▶ **Data for this exercise**
--------------------

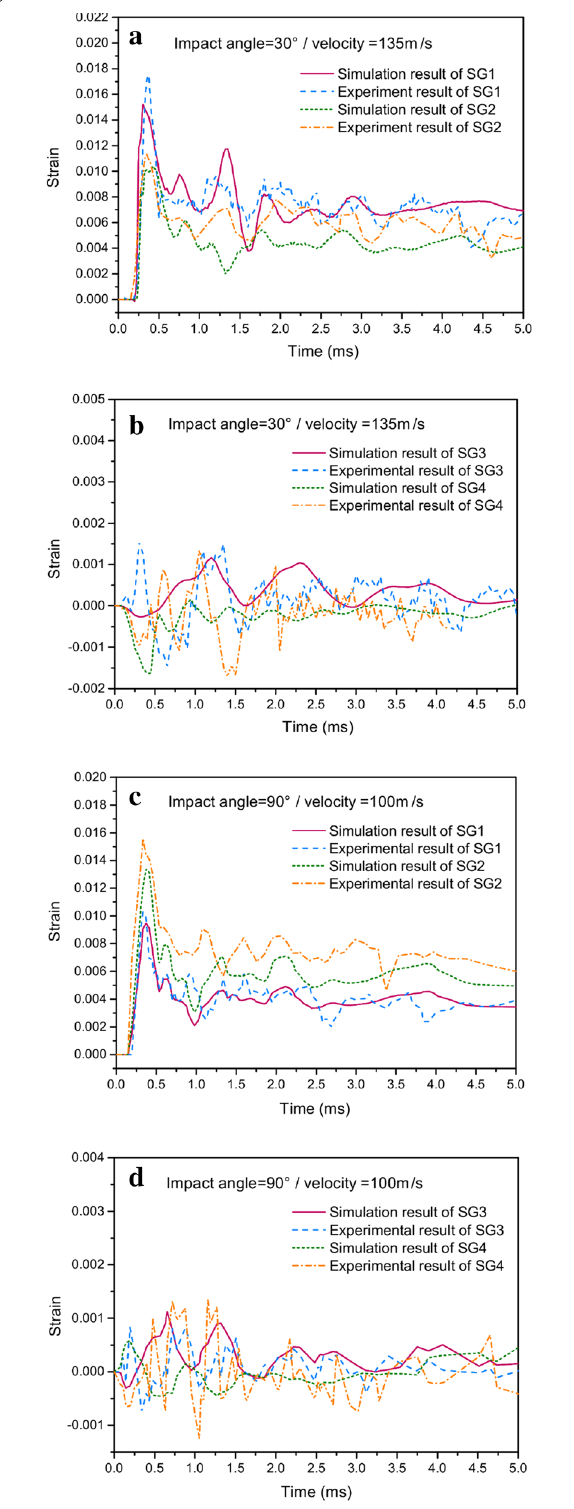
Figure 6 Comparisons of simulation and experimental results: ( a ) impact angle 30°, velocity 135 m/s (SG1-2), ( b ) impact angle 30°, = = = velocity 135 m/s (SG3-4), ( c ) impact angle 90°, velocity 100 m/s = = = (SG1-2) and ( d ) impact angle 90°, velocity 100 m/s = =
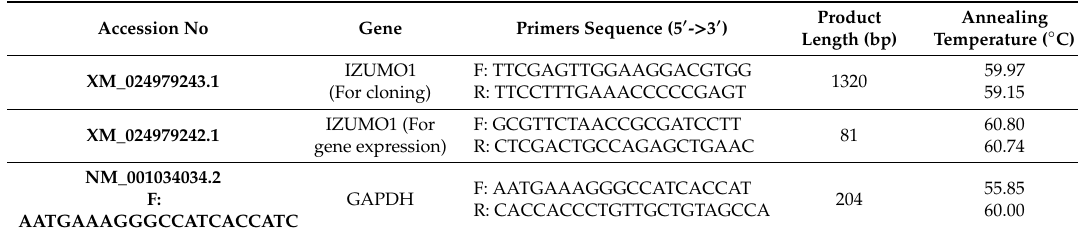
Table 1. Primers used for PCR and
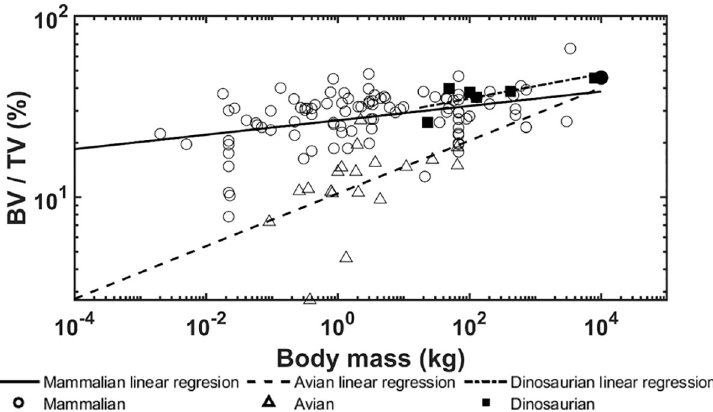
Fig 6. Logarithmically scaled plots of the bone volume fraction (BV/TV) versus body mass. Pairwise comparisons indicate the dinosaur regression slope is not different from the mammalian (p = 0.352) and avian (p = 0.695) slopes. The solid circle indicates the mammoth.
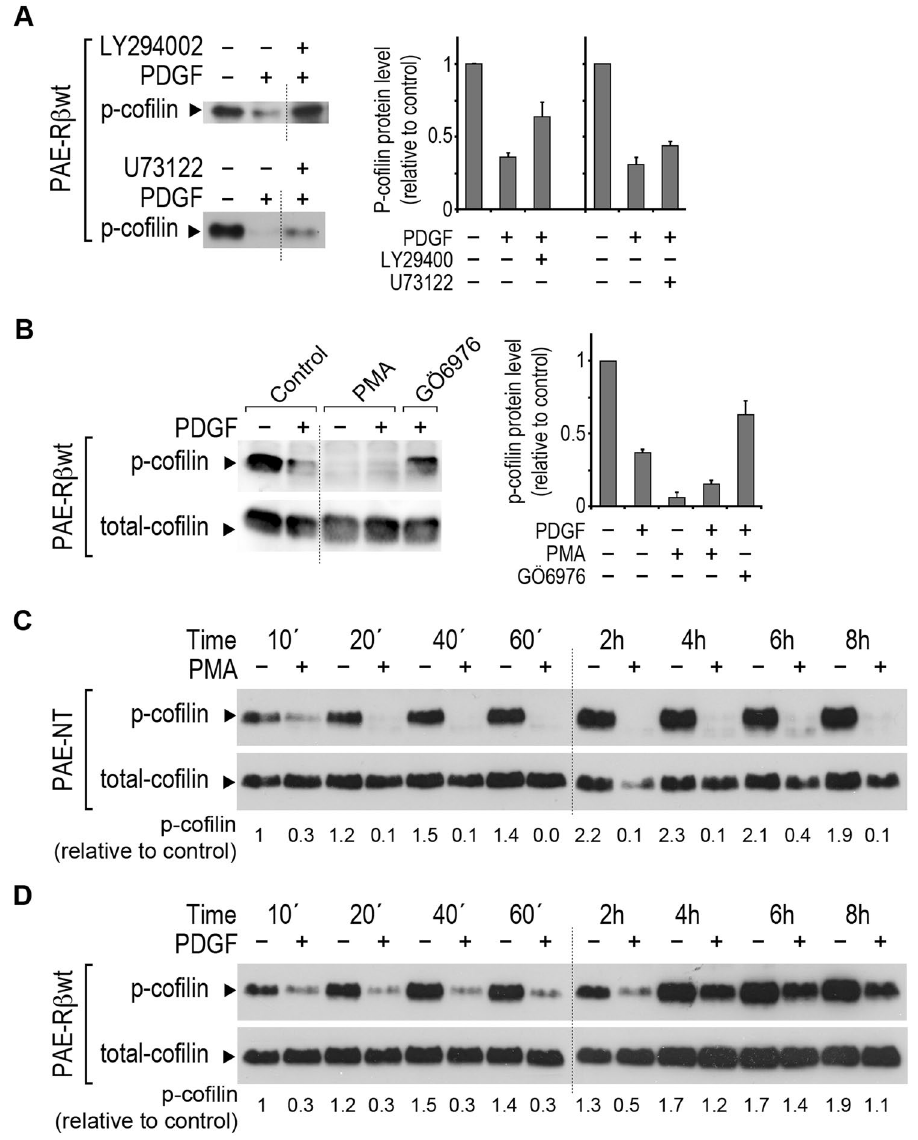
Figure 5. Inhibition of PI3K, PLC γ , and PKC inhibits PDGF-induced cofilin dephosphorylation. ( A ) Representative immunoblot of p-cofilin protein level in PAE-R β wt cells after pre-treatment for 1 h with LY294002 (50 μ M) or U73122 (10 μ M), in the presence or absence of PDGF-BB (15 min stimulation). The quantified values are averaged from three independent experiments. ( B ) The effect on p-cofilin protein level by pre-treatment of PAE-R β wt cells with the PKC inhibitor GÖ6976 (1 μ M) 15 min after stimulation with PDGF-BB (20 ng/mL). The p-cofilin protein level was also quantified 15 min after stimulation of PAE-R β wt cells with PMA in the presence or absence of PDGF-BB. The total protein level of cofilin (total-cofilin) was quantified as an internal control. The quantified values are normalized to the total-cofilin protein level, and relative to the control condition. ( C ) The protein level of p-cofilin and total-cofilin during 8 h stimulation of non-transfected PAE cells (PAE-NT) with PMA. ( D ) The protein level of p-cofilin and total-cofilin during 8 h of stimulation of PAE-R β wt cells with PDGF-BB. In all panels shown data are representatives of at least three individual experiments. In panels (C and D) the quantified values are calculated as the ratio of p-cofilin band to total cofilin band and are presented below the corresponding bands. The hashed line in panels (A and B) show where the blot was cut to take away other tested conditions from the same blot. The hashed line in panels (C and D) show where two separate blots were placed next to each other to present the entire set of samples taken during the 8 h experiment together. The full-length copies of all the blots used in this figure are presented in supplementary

--------------------

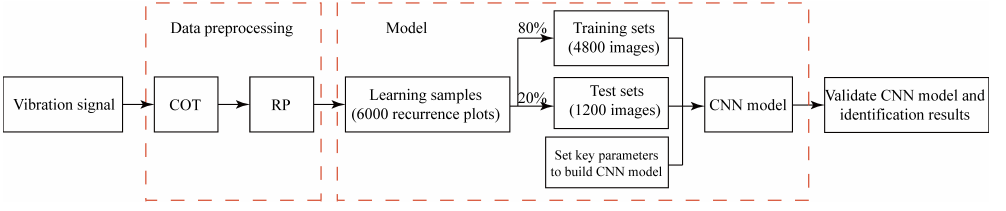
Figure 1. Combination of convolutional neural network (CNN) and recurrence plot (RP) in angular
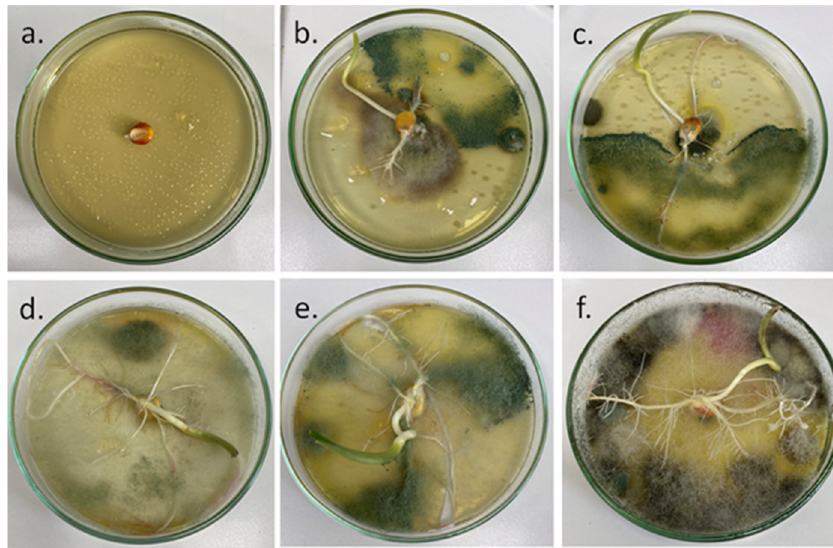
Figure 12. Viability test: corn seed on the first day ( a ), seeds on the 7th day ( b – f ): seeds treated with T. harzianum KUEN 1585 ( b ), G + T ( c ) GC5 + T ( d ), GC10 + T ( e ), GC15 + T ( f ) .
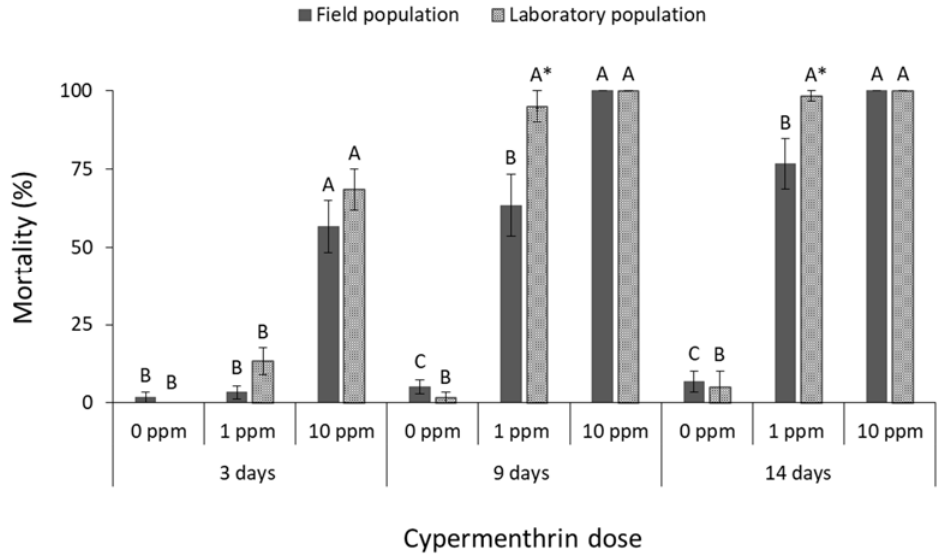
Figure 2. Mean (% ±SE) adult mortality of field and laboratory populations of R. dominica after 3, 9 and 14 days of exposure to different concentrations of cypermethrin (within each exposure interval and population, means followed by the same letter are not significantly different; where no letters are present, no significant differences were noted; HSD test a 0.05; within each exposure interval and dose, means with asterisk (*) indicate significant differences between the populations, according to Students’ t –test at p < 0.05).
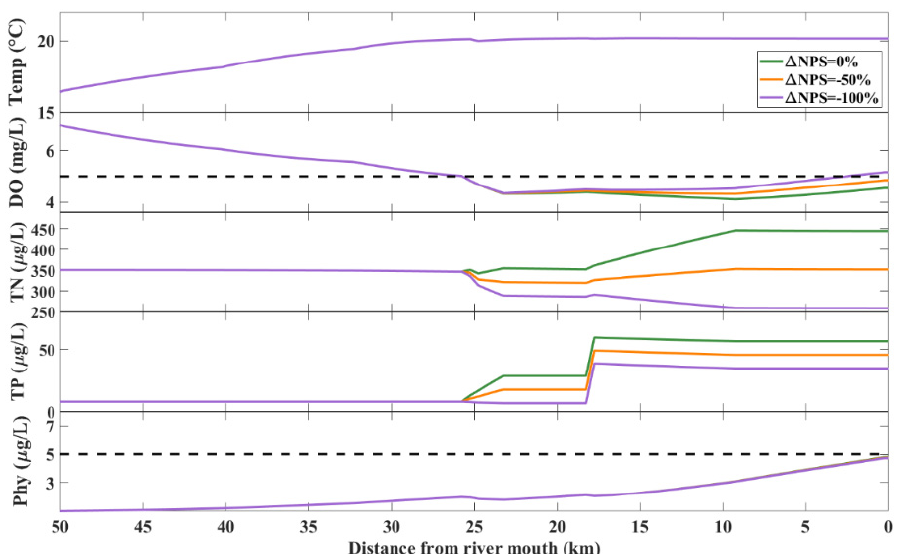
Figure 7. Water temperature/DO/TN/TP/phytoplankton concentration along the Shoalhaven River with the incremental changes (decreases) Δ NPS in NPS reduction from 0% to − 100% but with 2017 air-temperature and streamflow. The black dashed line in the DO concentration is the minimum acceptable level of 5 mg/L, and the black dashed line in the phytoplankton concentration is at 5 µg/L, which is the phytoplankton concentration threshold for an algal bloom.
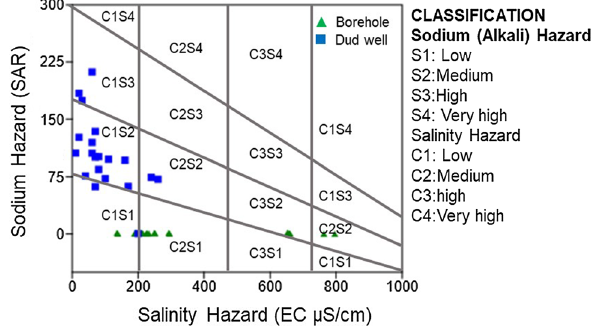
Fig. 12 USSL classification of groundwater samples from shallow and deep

--------------------

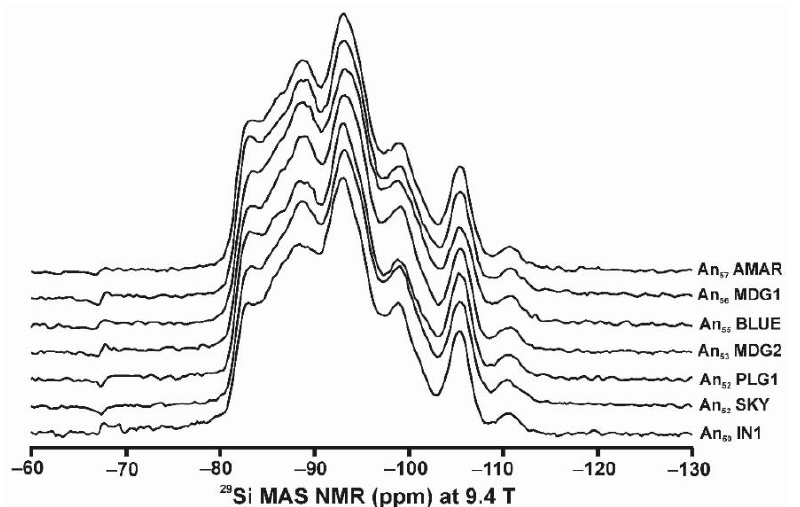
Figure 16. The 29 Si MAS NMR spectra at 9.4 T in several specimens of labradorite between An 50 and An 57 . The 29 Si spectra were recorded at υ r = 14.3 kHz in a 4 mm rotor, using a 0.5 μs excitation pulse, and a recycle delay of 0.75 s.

--------------------

▶ **Exercise requirements**
Your copy should hold only the lines above from the one containing "Figure 1. Combination" through the one containing "Fig. 12 USSL", exactly as written and free of pictures.

▶ **Answer space**
Figure 1. Combination of convolutional neural network (CNN) and recurrence plot (RP) in angular
Figure 12. Viability test: corn seed on the first day ( a ), seeds on the 7th day ( b – f ): seeds treated with T. harzianum KUEN 1585 ( b ), G + T ( c ) GC5 + T ( d ), GC10 + T ( e ), GC15 + T ( f ) .
Figure 2. Mean (% ±SE) adult mortality of field and laboratory populations of R. dominica after 3, 9 and 14 days of exposure to different concentrations of cypermethrin (within each exposure interval and population, means followed by the same letter are not significantly different; where no letters are present, no significant differences were noted; HSD test a 0.05; within each exposure interval and dose, means with asterisk (*) indicate significant differences between the populations, according to Students’ t –test at p < 0.05).
Figure 7. Water temperature/DO/TN/TP/phytoplankton concentration along the Shoalhaven River with the incremental changes (decreases) Δ NPS in NPS reduction from 0% to − 100% but with 2017 air-temperature and streamflow. The black dashed line in the DO concentration is the minimum acceptable level of 5 mg/L, and the black dashed line in the phytoplankton concentration is at 5 µg/L, which is the phytoplankton concentration threshold for an algal bloom.
Fig. 12 USSL classification of groundwater samples from shallow and deep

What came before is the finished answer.